Swiss investment firm, Vontobel Asset Management, has surfaced as the surprise pick to manage the $1.3 billion Auckland Future Fund (AFF).

Following an almost nine-month selection process, the Auckland Council-owned AFF confirmed Vontobel as underlying manager for the fund last week.

Despite selecting the Swiss multi-asset manager in June, the AFF conducted “extensive compliance and due diligence work” in the intervening months, according to a statement.

Chris Swasbrook, AFF chair, said in the release: “We’re pleased to have appointed a global investment manager with proven expertise in long-term capital growth and returns. I want to acknowledge the AFF Board and Māpua Wealth, who advised us during this important process.”
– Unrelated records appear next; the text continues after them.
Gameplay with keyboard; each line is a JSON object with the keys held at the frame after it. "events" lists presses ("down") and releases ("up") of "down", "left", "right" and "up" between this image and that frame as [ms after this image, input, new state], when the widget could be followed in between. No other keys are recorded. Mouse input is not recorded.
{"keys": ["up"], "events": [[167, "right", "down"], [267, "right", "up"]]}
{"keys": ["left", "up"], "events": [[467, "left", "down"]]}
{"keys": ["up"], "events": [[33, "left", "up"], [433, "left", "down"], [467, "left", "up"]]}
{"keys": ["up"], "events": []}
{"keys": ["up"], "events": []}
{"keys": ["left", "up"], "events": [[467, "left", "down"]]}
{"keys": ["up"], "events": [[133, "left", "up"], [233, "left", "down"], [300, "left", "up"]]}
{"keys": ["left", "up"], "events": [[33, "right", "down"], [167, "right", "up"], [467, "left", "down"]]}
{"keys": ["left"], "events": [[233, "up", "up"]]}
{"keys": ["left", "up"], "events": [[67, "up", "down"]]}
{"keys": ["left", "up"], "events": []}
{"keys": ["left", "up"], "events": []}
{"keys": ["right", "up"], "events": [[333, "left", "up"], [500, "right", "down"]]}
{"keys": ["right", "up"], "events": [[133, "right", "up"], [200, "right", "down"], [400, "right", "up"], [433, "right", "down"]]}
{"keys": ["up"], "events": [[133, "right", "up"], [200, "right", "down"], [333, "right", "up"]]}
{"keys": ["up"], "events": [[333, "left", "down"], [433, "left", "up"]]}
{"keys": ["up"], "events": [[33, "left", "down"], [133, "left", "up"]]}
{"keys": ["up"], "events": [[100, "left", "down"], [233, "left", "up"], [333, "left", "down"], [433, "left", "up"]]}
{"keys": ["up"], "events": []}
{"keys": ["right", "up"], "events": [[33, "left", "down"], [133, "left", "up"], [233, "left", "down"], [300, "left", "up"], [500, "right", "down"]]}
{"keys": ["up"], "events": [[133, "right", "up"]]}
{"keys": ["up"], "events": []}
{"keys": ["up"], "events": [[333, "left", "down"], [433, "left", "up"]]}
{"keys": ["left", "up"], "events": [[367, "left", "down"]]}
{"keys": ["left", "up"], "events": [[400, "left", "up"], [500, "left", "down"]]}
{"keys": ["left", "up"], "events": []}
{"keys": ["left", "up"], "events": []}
Vontobel is better-known for its ‘quality growth’ global equities strategies in NZ where the manager serves on the international shares panel for ANZ.

Founded in 1924, the firm listed on the SIX Swiss stock exchange now has a presence in 28 global locations including Australia.

As at the end of June, Vontobel reported CHF233 billion (almost NZ$500 billion) under management across the world.

Bobby Bostic, Vontobel head of sales for Australia and NZ, said in the release: “We look forward to delivering on the objectives set by the council, which include creating long-term benefits for the Auckland region and protecting the value of intergenerational investments.”

The Auckland Council has budgeted average annualised returns for the AFF at 7.24 per cent

Established from the proceeds of the sale of the Auckland Council shares in the city airport last year (and due for a $45 million top-up after the local government offloaded its holdings in Marsden Maritime), the AFF begins the Vontobel era with just over $1.3 billion under management.

Since exiting the Auckland Airport share register, the AFF held the money in various bank on-call and term deposit accounts, earning about $33.4 million along the way.

“A distribution of $38 million was paid to the council for the period 9 December 2025 to 30 June 2025,” the release says. “This was 13.9 per cent higher than forecast, driven by higher-than-forecast sales proceeds from the divestment of AIAL shares and lower transaction costs.”

According to the release, the decision to dump the airport equities before naming an investment manager was a deliberate strategy to “maximise” returns from the transaction.

“… the market did not expect a share sale before the global investment manager was formally appointed,” the AFF statement says.